TRIBUNNEWS.COM, JAKARTA - Dekan Fakultas Kedokteran (FK) Universitas Diponegoro (Undip) Semarang, dr Yan Wisnu Prajoko mengungkap bentuk bullying atau perundungan yang terjadi terhadap mahasiswa Program Pendidikan Dokter Spesialis (PPDS) Anestesi.
Kasus perundungan di PPDS Undip mencuat setelah meninggalnya Dokter Aulia Risma Lestari (30).
Yan Wisnu mengatakan praktik perundungan di PPDS Undip terjadi secara sistematik dan kultural.
Menurutnya perundungan dalam bentuk kekerasan fisik hingga jam kerja.
"Kalau perundungan fisik tidak terlalu banyak. Lebih banyak terkait perundungan jam kerja dan iuran," kata Yan Wisnu dalam konferensi pers di Gedung A FK Undip Semarang, Jumat (13/9/2024).
Yan Wisnu mengatakan, perundungan melalui beban jam kerja bisa terjadi karena bagian anestesi melekat dengan semua layanan operasi di rumah sakit.
Baca juga: Dokter Aulia Risma Dipastikan Alami Perundungan Sebelum Meninggal, Pelaku Disebut Manfaatkan Posisi
PPDS anestesi juga tak hanya melayani di bagian ruangan ICU, tapi melayani di titik-titik layanan lainnya.
Artinya, PPDS anestesi lebih berat dibandingkan PPDS lain secara beban kerja.
"Seharusnya dari 84 mahasiswa PPDS dengan 20 dokter di RSUP dr Kariadi Semarang, kalau tidak bisa membagi, ini perlu pendalaman.
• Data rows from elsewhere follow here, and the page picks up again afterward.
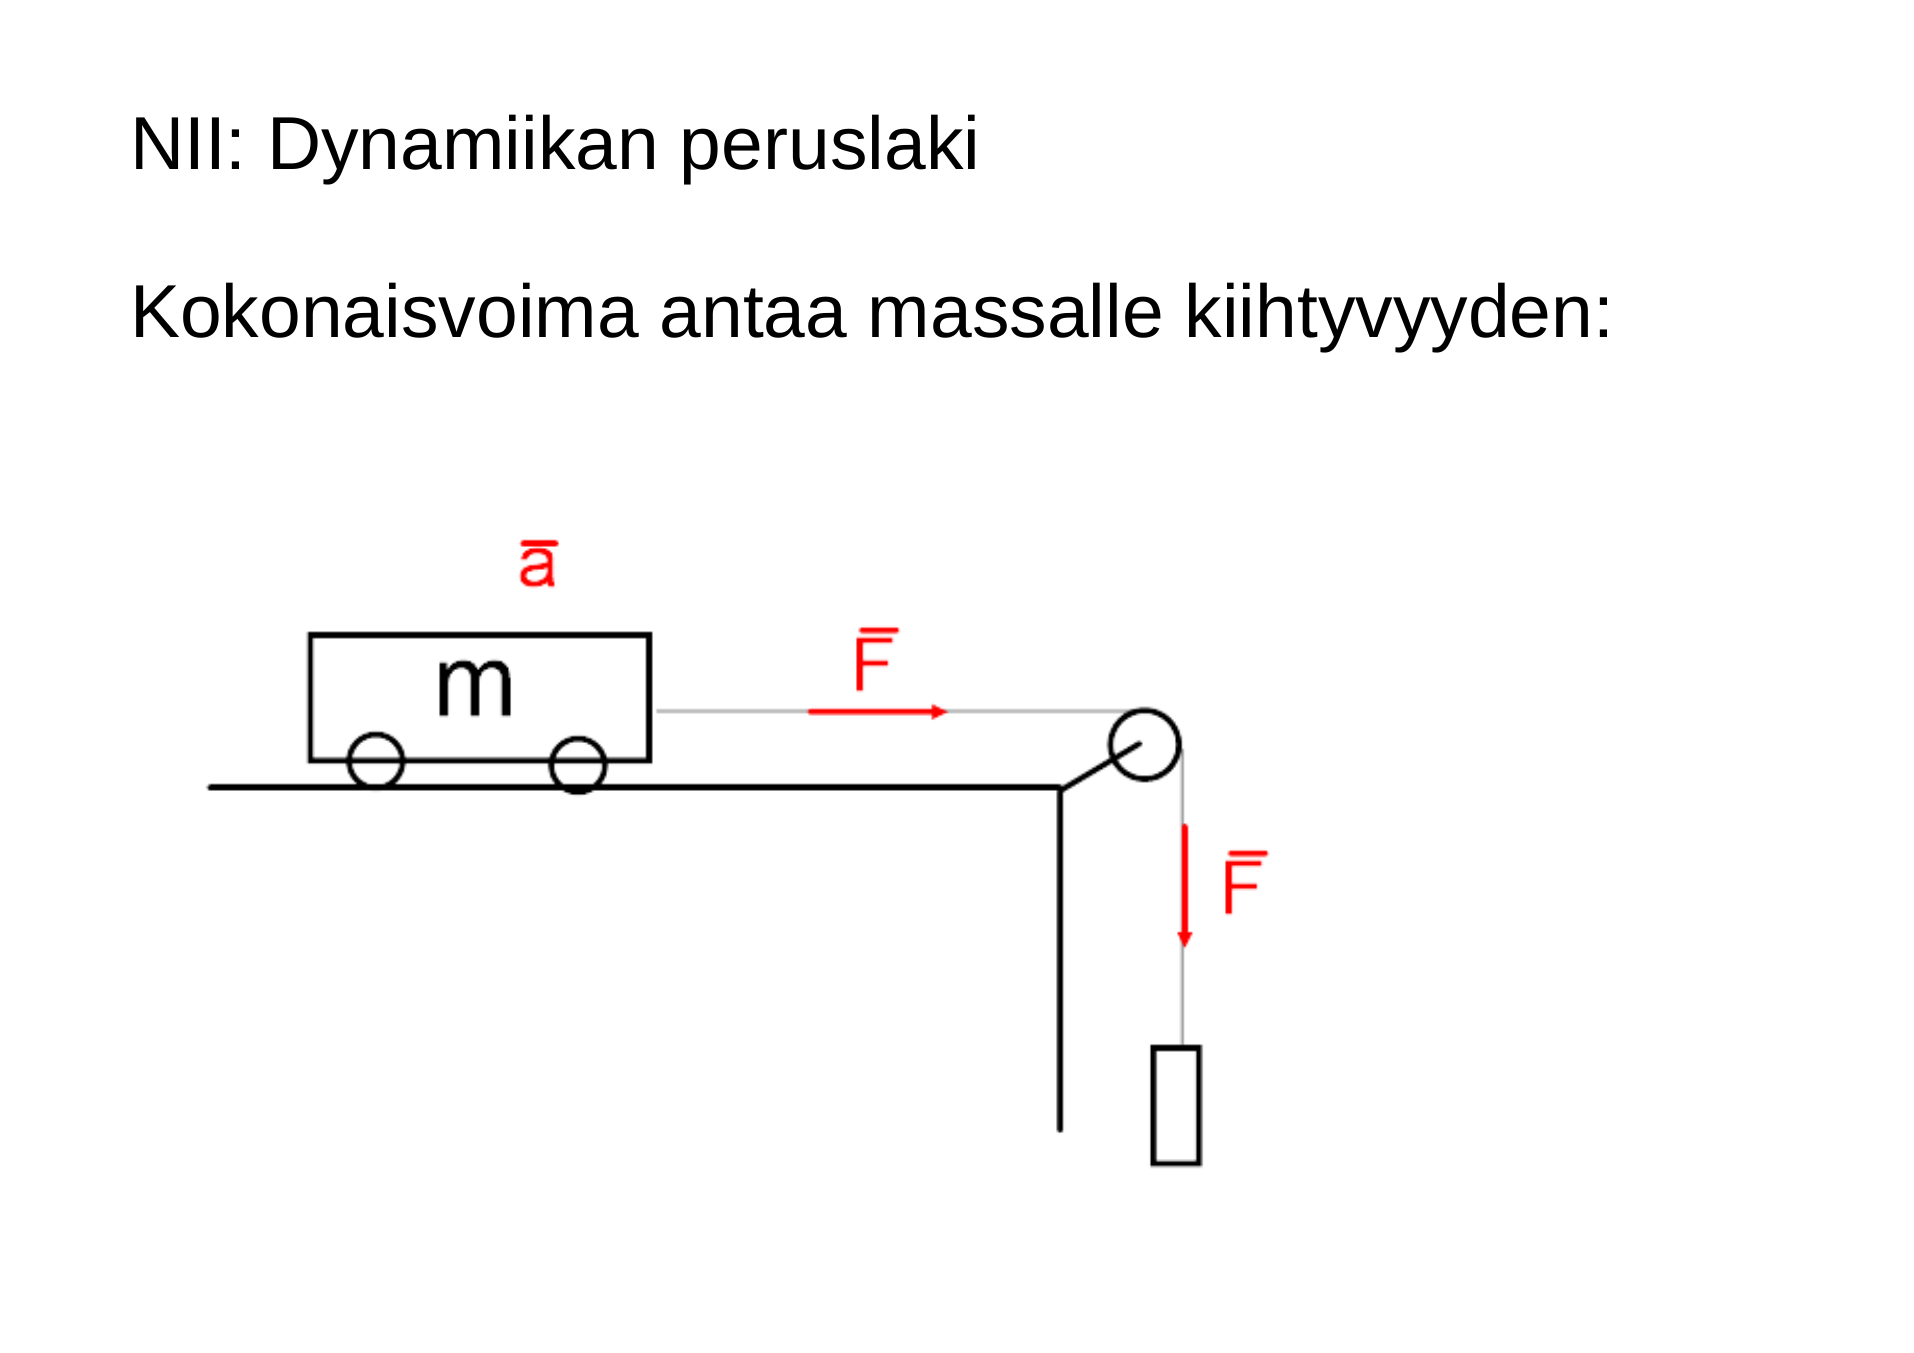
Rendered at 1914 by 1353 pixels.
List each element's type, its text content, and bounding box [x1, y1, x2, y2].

text_box NII: Dynamiikan peruslaki Kokonaisvoima antaa massalle kiihtyvyyden: [115, 94, 1630, 446]
picture [165, 401, 1347, 1208]
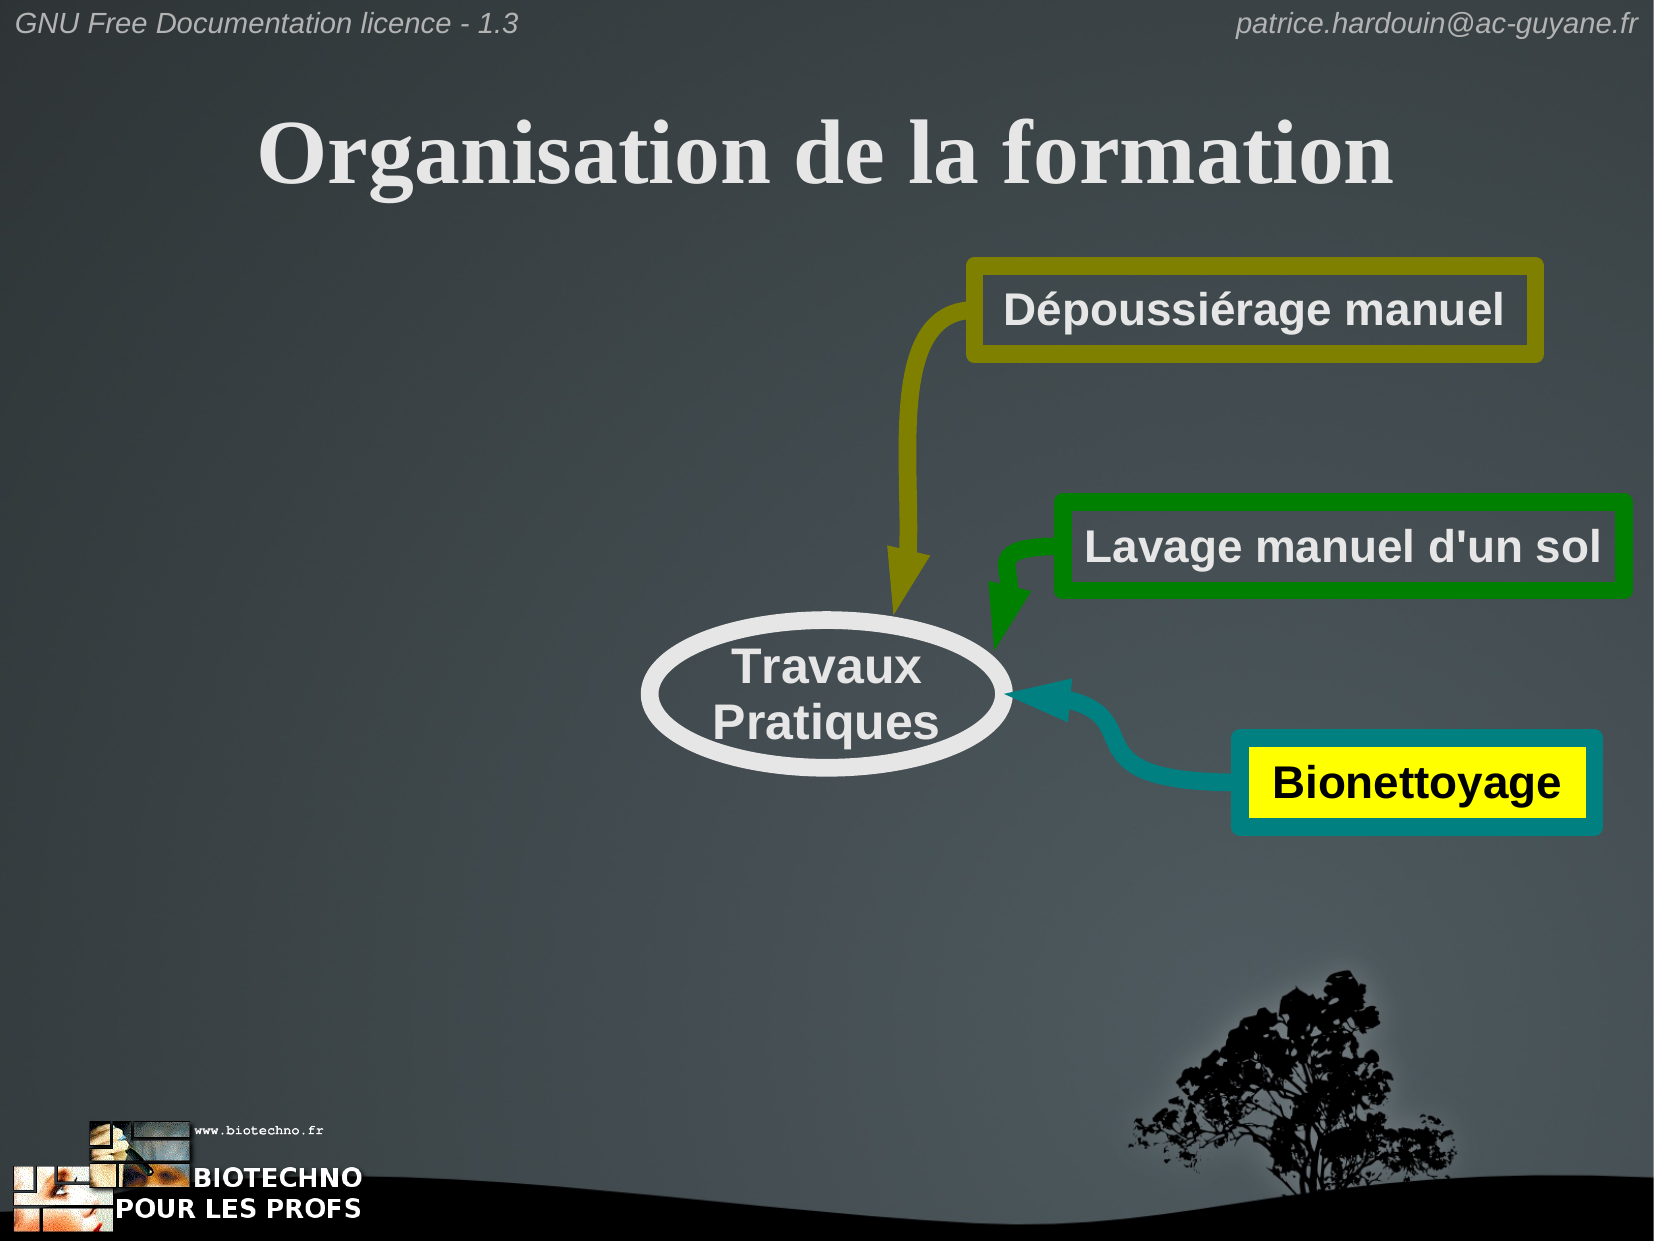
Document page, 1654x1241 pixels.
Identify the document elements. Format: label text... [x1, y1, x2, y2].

text_box Travaux Pratiques [649, 620, 1004, 768]
text_box Lavage manuel d'un sol [1062, 501, 1625, 591]
picture [0, 0, 1654, 1241]
text_box Dépoussiérage manuel [974, 265, 1536, 355]
text_box Bionettoyage [1240, 738, 1595, 827]
title Organisation de la formation [82, 49, 1571, 257]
Semestinya kalau beban kerja besar dengan SDM juga besar, maka potensi kerja overtime seperti ini tidak muncul," katanya.
Tiga Mahasiswa Dikeluarkan Karena Kasus Perundungan
Yan Wisnu mengatakan kasus perundungan di FK Undip Semarang sebelumnya juga pernah terjadi.
Menurut dia, dalam rentang waktu 2021-2023 ada 3 mahasiswa dikeluarkan akibat kasus perundungan.
Belum lagi belasan pelaku perundungan lainnya yang hanya diberi sanski skorsing maupun teguran.
"Kasus itu tidak hanya Prodi Anestesi, tetapi macam-macam (prodi)," paparnya.
Baca juga: Dukungan Pengusutan Kasus Kematian Dokter Aulia Risma Datang dari Berbagai Pihak, Termasuk Kemenkes
Ketika pelaku perundungan terhadap dr Aulia Risma Lestari terungkap, dr Yan menuturkan sanski sudah menunggu bagi pelaku.